Use one of the following tactics to insert ghost objects and thus keep traces of both plots on the same x-axis positions:
a) use opacity
b) use a minimal width
c) use a threshold
1. Use two charts instead of two axes
Let's assume we can use two charts with the same layout:
<head>
<!-- Plotly.js -->
<script src="https://cdn.plot.ly/plotly-latest.min.js"></script>
</head>
<body>
<!-- render the upper axis 2 chart -->
<div id="myDiv_upper"></div>
<!-- render the lower axis 1 chart -->
<div id="myDiv_lower"></div>
<script>
/* JAVASCRIPT CODE GOES HERE */
</script>
</body>
With the accompanying js code to create two inital empty charts with the given layouts:
const myDiv = document.getElementById("myDiv_lower");
const myDiv2 = document.getElementById("myDiv_upper");
const layout = {
yaxis: {
domain: [0, 0.5],
title: "axis 1",
constrain: "range"
},
margin: {
t: 0,
b: 0,
pad: 0
},
showlegend: false,
boxmode: "group"
};
const layout2 = {
yaxis: {
domain: [ 0.5, 1 ],
title: "axis 2",
},
xaxis: {
domain: [ 0, 1 ]
},
margin: {
t: 0,
b: 0,
pad: 0
},
boxmode: "group"
};
Plotly.newPlot(myDiv, [], layout);
Plotly.newPlot(myDiv2, [], layout2);
The resulting empty plot will look like this, if no further data is added:
2. Use a single source of data for each trace (A, B, C)
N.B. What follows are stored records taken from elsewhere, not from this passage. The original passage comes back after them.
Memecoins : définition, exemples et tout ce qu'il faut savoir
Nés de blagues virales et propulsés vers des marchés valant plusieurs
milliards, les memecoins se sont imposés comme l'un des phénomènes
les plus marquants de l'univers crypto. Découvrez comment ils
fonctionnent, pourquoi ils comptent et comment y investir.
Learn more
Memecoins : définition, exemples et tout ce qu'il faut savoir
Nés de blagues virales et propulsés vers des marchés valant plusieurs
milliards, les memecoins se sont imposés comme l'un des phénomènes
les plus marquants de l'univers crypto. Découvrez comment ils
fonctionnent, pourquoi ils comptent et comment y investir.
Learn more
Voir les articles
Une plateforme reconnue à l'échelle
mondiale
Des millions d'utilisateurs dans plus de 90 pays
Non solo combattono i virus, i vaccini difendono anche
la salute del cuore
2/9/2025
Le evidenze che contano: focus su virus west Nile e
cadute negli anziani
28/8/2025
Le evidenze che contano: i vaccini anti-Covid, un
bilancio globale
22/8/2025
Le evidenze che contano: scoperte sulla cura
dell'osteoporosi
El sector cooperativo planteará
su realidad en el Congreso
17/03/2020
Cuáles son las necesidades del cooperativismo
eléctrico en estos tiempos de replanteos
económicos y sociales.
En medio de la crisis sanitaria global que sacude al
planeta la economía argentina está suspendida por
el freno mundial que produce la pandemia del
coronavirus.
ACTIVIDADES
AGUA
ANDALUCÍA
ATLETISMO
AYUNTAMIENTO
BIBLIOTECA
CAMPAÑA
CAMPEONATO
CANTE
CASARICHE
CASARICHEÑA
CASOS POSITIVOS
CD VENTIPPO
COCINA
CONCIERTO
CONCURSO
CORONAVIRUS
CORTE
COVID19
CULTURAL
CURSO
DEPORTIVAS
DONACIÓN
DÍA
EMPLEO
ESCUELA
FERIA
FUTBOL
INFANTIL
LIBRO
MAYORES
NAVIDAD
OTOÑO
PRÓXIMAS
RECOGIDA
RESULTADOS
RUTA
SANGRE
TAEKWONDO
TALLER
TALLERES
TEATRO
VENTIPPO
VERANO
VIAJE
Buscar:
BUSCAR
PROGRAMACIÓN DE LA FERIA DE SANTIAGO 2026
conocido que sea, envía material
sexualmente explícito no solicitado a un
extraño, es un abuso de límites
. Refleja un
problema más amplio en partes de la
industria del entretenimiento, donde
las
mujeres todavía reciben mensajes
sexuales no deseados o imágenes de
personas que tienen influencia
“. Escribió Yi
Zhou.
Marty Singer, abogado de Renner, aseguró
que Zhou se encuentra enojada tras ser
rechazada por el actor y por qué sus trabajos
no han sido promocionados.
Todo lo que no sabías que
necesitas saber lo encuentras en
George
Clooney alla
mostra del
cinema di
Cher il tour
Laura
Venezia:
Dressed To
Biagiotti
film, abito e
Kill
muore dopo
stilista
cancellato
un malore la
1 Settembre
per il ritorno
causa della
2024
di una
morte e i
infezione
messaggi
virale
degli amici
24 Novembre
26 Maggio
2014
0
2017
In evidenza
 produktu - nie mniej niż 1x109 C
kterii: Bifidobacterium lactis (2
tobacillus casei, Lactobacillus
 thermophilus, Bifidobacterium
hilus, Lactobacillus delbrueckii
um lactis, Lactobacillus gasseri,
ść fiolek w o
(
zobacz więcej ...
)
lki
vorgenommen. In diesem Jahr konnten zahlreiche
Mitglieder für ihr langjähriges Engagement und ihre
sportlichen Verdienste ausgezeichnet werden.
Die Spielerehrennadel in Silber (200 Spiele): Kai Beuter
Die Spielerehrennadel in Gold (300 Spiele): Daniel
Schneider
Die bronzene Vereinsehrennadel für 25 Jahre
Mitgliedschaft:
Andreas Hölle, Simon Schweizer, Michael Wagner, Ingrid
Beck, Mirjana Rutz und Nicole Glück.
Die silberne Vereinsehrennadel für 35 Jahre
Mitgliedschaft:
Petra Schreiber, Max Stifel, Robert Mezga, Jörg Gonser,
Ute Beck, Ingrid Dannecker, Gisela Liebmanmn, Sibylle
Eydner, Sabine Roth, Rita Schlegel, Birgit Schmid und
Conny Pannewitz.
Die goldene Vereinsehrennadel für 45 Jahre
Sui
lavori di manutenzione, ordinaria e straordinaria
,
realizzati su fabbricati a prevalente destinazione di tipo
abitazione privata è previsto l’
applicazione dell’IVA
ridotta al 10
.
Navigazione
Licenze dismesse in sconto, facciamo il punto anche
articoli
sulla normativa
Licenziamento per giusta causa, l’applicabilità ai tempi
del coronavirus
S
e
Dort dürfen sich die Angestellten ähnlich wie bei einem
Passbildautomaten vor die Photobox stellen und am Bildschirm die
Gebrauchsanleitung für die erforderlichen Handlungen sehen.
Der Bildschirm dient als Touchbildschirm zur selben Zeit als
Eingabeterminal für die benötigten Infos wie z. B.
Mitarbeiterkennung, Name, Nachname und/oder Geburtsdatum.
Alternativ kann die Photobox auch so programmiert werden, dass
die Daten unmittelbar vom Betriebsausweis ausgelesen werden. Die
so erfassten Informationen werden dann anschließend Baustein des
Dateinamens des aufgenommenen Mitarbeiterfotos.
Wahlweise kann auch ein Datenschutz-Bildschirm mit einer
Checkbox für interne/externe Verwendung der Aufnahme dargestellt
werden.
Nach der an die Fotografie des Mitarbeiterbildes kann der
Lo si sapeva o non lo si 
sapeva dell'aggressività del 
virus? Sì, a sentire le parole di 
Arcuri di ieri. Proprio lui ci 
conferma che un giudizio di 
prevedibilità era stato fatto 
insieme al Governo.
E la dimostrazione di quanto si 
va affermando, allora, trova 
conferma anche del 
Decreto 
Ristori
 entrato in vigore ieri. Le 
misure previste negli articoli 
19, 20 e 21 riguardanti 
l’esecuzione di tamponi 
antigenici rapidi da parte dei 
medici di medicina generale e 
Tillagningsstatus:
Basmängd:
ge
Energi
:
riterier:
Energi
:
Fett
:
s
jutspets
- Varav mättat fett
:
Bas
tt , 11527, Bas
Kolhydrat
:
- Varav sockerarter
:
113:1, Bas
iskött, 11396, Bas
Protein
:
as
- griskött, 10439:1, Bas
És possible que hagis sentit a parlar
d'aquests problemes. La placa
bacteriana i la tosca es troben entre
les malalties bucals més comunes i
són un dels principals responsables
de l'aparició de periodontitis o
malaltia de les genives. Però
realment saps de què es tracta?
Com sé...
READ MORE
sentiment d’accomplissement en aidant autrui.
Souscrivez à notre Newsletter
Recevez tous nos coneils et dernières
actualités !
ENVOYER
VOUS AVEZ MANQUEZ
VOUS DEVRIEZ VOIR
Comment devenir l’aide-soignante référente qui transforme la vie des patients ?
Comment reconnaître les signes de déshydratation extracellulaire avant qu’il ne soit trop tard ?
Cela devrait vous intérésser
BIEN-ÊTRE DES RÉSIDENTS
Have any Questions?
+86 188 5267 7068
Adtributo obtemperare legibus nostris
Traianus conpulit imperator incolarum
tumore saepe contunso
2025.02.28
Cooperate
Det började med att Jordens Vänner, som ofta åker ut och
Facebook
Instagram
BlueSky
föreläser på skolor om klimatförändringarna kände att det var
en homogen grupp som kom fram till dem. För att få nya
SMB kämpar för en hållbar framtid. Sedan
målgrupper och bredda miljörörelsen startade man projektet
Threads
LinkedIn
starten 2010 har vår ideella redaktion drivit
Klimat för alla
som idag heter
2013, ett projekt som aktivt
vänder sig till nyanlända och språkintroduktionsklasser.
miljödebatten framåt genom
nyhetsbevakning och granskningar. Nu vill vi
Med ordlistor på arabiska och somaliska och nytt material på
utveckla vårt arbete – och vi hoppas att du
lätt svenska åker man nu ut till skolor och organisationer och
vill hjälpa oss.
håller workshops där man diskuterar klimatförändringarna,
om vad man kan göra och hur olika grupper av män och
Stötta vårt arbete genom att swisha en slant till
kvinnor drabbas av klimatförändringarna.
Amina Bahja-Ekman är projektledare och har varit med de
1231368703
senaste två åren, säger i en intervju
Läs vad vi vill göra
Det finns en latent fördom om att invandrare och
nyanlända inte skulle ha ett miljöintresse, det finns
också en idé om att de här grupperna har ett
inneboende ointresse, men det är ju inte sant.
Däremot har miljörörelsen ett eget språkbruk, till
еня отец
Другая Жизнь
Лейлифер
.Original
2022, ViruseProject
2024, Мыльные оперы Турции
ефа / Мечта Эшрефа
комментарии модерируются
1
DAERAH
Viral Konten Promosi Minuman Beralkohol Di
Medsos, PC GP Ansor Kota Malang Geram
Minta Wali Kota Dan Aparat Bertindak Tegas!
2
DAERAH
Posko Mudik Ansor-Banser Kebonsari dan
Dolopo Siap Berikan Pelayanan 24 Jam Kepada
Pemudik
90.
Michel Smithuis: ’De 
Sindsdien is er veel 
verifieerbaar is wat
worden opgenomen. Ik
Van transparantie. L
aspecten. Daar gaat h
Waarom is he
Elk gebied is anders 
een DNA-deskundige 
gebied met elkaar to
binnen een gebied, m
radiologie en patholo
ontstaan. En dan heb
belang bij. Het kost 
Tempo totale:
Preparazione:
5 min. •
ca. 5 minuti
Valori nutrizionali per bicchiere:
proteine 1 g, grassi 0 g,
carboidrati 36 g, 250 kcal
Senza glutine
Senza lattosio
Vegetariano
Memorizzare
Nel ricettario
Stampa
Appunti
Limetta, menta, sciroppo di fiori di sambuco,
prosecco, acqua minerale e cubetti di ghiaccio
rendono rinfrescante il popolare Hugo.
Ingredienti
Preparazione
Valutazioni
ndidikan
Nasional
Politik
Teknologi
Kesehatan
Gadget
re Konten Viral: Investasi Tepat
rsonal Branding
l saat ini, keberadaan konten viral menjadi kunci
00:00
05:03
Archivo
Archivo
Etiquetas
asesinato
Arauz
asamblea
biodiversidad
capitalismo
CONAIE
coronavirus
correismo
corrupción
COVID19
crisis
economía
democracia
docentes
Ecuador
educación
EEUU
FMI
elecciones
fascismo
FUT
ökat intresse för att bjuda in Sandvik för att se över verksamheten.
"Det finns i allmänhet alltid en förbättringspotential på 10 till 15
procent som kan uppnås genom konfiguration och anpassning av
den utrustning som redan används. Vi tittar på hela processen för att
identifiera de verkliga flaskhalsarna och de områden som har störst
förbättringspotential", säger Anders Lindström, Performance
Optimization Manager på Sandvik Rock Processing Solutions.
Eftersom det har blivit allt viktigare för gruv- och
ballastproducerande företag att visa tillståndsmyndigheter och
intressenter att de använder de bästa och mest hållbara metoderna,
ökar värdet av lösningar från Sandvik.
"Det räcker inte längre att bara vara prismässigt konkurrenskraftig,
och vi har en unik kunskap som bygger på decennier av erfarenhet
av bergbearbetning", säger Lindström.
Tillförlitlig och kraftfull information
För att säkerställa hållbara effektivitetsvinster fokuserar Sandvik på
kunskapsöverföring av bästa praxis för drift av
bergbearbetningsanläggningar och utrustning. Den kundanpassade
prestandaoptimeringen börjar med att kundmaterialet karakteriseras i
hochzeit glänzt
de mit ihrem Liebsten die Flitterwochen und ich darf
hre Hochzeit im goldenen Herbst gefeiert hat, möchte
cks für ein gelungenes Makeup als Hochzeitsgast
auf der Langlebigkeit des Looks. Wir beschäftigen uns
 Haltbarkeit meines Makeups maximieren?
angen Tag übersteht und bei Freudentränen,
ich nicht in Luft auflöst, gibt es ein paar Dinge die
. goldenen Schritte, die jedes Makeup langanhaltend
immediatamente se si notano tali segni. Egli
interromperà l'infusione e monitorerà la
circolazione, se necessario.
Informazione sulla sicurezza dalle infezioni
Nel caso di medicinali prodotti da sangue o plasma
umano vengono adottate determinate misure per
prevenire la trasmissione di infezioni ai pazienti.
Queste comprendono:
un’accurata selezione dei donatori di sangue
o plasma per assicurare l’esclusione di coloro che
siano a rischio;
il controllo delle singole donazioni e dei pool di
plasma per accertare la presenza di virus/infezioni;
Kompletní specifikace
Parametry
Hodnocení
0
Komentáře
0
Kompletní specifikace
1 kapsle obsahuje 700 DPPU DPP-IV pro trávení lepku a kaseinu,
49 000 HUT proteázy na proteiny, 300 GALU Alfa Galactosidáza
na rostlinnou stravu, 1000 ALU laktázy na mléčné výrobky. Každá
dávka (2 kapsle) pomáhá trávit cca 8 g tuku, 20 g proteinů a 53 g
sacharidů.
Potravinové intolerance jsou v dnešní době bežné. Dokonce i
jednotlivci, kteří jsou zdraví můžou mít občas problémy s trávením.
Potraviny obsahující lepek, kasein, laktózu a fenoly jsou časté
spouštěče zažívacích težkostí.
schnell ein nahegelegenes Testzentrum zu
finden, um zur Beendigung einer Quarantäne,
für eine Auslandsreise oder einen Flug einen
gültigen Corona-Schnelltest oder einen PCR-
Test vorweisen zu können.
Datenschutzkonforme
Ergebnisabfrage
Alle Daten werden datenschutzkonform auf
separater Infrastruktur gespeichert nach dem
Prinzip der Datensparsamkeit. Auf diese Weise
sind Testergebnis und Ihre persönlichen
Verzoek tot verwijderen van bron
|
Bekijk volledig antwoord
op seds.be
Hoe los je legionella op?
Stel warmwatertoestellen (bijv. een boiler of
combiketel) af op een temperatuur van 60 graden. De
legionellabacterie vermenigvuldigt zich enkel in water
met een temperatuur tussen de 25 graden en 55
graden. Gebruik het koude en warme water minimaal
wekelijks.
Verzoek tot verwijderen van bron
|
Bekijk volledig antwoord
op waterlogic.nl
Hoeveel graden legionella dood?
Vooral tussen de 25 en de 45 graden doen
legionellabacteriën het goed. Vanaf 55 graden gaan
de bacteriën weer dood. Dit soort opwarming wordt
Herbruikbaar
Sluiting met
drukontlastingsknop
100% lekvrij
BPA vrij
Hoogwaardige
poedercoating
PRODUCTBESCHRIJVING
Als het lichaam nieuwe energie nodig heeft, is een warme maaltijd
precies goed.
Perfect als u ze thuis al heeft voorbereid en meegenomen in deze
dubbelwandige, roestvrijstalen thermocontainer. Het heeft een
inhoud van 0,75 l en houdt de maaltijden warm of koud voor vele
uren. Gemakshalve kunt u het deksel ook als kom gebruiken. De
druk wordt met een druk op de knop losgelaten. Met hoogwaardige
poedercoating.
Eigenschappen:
We can then split the data into three main source-objects:
const A = {
x: ["Site 1", "Site 1", "Site 1", "Site 1", "Site 1", "Site 1"],
xaxis: "x",
yaxis: "y",
name: "A",
legendgroup: "A",
type: "box",
boxpoints: false,
y: ["3.81", "3.74", "3.62", "3.50", "3.50", "3.54"]
};
const B = {
x: ["Site 1", "Site 1", "Site 1", "Site 1", "Site 1", "Site 1"],
xaxis: "x",
yaxis: "y",
name: "B",
legendgroup: "B",
type: "box",
boxpoints: false,
y: ["1.54", "1.54", "1.60", "1.41", "1.65", "1.47"]
};
const C = {
x: ["Site 1", "Site 1", "Site 1", "Site 1", "Site 1", "Site 1"],
xaxis: "x",
yaxis: "y",
name: "C",
legendgroup: "C",
type: "box",
boxpoints: false,
y: ["3.31", "3.81", "3.74", "3.63", "3.76", "3.68"]
}
3. Add traces to each (or both) of the plots dynamically, based on external decision
First of all we create a helper add, that updates the charts, based on new incoming data and one that creates our ghost object helper, named placeholder:
const placeholder = src => {
const copy = Object.assign({}, src)
// use one of the strategies here to make this a ghost object
return copy
}
const add = ({ src, y1, y2 }) => {
let src2
if (y1 && y2) {
Plotly.addTraces(myDiv, [src])
Plotly.addTraces(myDiv2, [src])
} else if (y1 && !y2) {
src2 = placeholder(src)
Plotly.addTraces(myDiv, [src])
Plotly.addTraces(myDiv2, [src2])
} else if (!y1 && y2) {
src2 = placeholder(src)
Plotly.addTraces(myDiv, [src2])
Plotly.addTraces(myDiv2, [src])
} else {
throw new Error('require either y1 or y2 to be true to add data')
}
}
Based on the given images the decisions to add the data to the axis would result in the following calls:
add({ src: A, y1: true, y2: true })
add({ src: B, y1: true, y2: false })
add({ src: C, y1: true, y2: true })
This would create the following (yet not satisfiable) result:
Now we have at least resolved the grouping and color. The next step is to look for possible ways of making B a ghost object, that requires spacing in the upper chart but won't display the data.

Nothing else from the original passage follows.